[Stored items from a collection]
******************************
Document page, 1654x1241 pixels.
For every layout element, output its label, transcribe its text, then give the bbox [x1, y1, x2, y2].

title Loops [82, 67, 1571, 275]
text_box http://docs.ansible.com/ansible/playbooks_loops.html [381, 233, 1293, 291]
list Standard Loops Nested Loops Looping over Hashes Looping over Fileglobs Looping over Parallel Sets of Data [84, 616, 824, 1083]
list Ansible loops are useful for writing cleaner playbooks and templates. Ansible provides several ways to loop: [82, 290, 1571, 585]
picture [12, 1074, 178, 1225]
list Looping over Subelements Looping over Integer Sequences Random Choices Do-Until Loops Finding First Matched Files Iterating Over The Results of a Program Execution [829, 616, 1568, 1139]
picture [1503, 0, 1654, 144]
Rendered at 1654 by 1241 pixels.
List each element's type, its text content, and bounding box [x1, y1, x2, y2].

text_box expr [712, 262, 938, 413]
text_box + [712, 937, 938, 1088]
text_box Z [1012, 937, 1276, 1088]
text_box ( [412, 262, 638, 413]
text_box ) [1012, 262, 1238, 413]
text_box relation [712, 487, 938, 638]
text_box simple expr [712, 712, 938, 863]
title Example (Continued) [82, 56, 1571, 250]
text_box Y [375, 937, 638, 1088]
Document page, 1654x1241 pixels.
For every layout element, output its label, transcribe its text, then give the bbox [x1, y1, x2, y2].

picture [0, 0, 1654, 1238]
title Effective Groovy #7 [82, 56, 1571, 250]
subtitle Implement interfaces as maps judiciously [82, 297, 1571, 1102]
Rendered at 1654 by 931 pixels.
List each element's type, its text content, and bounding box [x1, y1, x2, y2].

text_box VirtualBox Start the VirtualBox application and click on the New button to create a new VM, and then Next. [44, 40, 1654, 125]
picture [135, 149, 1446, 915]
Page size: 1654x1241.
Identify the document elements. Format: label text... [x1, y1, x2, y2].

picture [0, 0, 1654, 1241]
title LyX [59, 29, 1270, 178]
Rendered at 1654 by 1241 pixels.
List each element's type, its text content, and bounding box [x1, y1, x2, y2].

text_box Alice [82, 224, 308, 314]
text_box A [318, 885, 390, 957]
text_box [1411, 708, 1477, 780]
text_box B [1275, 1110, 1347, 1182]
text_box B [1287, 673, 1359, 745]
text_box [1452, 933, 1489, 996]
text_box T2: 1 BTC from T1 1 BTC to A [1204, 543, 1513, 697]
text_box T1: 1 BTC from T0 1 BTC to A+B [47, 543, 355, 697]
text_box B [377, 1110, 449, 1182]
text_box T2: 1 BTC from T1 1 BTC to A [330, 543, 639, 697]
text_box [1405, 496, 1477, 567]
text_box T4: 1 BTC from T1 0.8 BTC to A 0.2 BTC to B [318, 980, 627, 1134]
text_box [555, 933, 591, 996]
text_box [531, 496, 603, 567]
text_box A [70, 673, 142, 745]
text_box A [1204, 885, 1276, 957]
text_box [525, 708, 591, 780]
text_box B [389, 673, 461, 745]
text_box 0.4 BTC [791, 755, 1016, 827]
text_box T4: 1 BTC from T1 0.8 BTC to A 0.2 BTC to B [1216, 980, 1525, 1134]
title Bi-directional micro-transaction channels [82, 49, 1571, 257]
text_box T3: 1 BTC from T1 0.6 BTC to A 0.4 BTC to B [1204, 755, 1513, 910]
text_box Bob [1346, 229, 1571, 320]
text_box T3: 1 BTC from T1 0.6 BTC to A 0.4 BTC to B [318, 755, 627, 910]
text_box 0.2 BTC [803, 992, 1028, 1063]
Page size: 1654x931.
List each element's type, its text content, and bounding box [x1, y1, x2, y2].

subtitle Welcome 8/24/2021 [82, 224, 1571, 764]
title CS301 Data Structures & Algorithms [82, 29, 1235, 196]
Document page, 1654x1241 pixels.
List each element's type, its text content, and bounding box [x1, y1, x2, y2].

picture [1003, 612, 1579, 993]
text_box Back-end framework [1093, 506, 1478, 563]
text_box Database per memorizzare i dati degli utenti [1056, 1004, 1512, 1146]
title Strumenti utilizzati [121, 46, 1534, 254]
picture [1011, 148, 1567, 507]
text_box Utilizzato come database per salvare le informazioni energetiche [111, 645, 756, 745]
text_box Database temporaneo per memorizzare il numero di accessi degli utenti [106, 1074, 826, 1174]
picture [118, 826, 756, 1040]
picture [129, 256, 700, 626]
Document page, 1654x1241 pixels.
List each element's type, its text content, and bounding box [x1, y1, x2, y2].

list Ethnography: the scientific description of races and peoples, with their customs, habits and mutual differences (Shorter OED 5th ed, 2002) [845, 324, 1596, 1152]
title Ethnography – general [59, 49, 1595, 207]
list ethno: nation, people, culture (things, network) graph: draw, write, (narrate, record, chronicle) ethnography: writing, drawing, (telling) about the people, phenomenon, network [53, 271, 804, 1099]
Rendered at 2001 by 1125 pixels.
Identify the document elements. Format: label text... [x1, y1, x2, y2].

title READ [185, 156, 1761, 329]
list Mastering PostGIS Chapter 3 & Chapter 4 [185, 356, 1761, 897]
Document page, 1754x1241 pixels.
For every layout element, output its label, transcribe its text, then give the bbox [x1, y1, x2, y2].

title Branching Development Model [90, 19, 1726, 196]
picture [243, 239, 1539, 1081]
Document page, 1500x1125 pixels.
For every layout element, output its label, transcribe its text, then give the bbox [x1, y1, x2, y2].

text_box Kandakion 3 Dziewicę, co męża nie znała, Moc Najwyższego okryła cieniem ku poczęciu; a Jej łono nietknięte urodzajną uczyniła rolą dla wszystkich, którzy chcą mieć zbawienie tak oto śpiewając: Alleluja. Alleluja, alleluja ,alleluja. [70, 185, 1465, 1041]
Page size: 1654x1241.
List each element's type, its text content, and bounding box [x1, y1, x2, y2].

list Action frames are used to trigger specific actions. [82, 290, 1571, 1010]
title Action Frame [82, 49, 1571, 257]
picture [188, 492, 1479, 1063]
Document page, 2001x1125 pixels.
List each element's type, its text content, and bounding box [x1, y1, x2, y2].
******************************
Aim
Change every occurrence of "bounding box" to "enclosing box" throughout the data above, leaving everything else unchanged.

Task response
Document page, 1654x1241 pixels.
For every layout element, output its label, transcribe its text, then give the bbox [x1, y1, x2, y2].

title Loops [82, 67, 1571, 275]
text_box http://docs.ansible.com/ansible/playbooks_loops.html [381, 233, 1293, 291]
list Standard Loops Nested Loops Looping over Hashes Looping over Fileglobs Looping over Parallel Sets of Data [84, 616, 824, 1083]
list Ansible loops are useful for writing cleaner playbooks and templates. Ansible provides several ways to loop: [82, 290, 1571, 585]
picture [12, 1074, 178, 1225]
list Looping over Subelements Looping over Integer Sequences Random Choices Do-Until Loops Finding First Matched Files Iterating Over The Results of a Program Execution [829, 616, 1568, 1139]
picture [1503, 0, 1654, 144]
Rendered at 1654 by 1241 pixels.
List each element's type, its text content, and enclosing box [x1, y1, x2, y2].

text_box expr [712, 262, 938, 413]
text_box + [712, 937, 938, 1088]
text_box Z [1012, 937, 1276, 1088]
text_box ( [412, 262, 638, 413]
text_box ) [1012, 262, 1238, 413]
text_box relation [712, 487, 938, 638]
text_box simple expr [712, 712, 938, 863]
title Example (Continued) [82, 56, 1571, 250]
text_box Y [375, 937, 638, 1088]
Document page, 1654x1241 pixels.
For every layout element, output its label, transcribe its text, then give the bbox [x1, y1, x2, y2].

picture [0, 0, 1654, 1238]
title Effective Groovy #7 [82, 56, 1571, 250]
subtitle Implement interfaces as maps judiciously [82, 297, 1571, 1102]
Rendered at 1654 by 931 pixels.
List each element's type, its text content, and enclosing box [x1, y1, x2, y2].

text_box VirtualBox Start the VirtualBox application and click on the New button to create a new VM, and then Next. [44, 40, 1654, 125]
picture [135, 149, 1446, 915]
Page size: 1654x1241.
Identify the document elements. Format: label text... [x1, y1, x2, y2].

picture [0, 0, 1654, 1241]
title LyX [59, 29, 1270, 178]
Rendered at 1654 by 1241 pixels.
List each element's type, its text content, and enclosing box [x1, y1, x2, y2].

text_box Alice [82, 224, 308, 314]
text_box A [318, 885, 390, 957]
text_box [1411, 708, 1477, 780]
text_box B [1275, 1110, 1347, 1182]
text_box B [1287, 673, 1359, 745]
text_box [1452, 933, 1489, 996]
text_box T2: 1 BTC from T1 1 BTC to A [1204, 543, 1513, 697]
text_box T1: 1 BTC from T0 1 BTC to A+B [47, 543, 355, 697]
text_box B [377, 1110, 449, 1182]
text_box T2: 1 BTC from T1 1 BTC to A [330, 543, 639, 697]
text_box [1405, 496, 1477, 567]
text_box T4: 1 BTC from T1 0.8 BTC to A 0.2 BTC to B [318, 980, 627, 1134]
text_box [555, 933, 591, 996]
text_box [531, 496, 603, 567]
text_box A [70, 673, 142, 745]
text_box A [1204, 885, 1276, 957]
text_box [525, 708, 591, 780]
text_box B [389, 673, 461, 745]
text_box 0.4 BTC [791, 755, 1016, 827]
text_box T4: 1 BTC from T1 0.8 BTC to A 0.2 BTC to B [1216, 980, 1525, 1134]
title Bi-directional micro-transaction channels [82, 49, 1571, 257]
text_box T3: 1 BTC from T1 0.6 BTC to A 0.4 BTC to B [1204, 755, 1513, 910]
text_box Bob [1346, 229, 1571, 320]
text_box T3: 1 BTC from T1 0.6 BTC to A 0.4 BTC to B [318, 755, 627, 910]
text_box 0.2 BTC [803, 992, 1028, 1063]
Page size: 1654x931.
List each element's type, its text content, and enclosing box [x1, y1, x2, y2].

subtitle Welcome 8/24/2021 [82, 224, 1571, 764]
title CS301 Data Structures & Algorithms [82, 29, 1235, 196]
Document page, 1654x1241 pixels.
List each element's type, its text content, and enclosing box [x1, y1, x2, y2].

picture [1003, 612, 1579, 993]
text_box Back-end framework [1093, 506, 1478, 563]
text_box Database per memorizzare i dati degli utenti [1056, 1004, 1512, 1146]
title Strumenti utilizzati [121, 46, 1534, 254]
picture [1011, 148, 1567, 507]
text_box Utilizzato come database per salvare le informazioni energetiche [111, 645, 756, 745]
text_box Database temporaneo per memorizzare il numero di accessi degli utenti [106, 1074, 826, 1174]
picture [118, 826, 756, 1040]
picture [129, 256, 700, 626]
Document page, 1654x1241 pixels.
List each element's type, its text content, and enclosing box [x1, y1, x2, y2].

list Ethnography: the scientific description of races and peoples, with their customs, habits and mutual differences (Shorter OED 5th ed, 2002) [845, 324, 1596, 1152]
title Ethnography – general [59, 49, 1595, 207]
list ethno: nation, people, culture (things, network) graph: draw, write, (narrate, record, chronicle) ethnography: writing, drawing, (telling) about the people, phenomenon, network [53, 271, 804, 1099]
Rendered at 2001 by 1125 pixels.
Identify the document elements. Format: label text... [x1, y1, x2, y2].

title READ [185, 156, 1761, 329]
list Mastering PostGIS Chapter 3 & Chapter 4 [185, 356, 1761, 897]
Document page, 1754x1241 pixels.
For every layout element, output its label, transcribe its text, then give the bbox [x1, y1, x2, y2].

title Branching Development Model [90, 19, 1726, 196]
picture [243, 239, 1539, 1081]
Document page, 1500x1125 pixels.
For every layout element, output its label, transcribe its text, then give the bbox [x1, y1, x2, y2].

text_box Kandakion 3 Dziewicę, co męża nie znała, Moc Najwyższego okryła cieniem ku poczęciu; a Jej łono nietknięte urodzajną uczyniła rolą dla wszystkich, którzy chcą mieć zbawienie tak oto śpiewając: Alleluja. Alleluja, alleluja ,alleluja. [70, 185, 1465, 1041]
Page size: 1654x1241.
List each element's type, its text content, and enclosing box [x1, y1, x2, y2].

list Action frames are used to trigger specific actions. [82, 290, 1571, 1010]
title Action Frame [82, 49, 1571, 257]
picture [188, 492, 1479, 1063]
Document page, 2001x1125 pixels.
List each element's type, its text content, and enclosing box [x1, y1, x2, y2].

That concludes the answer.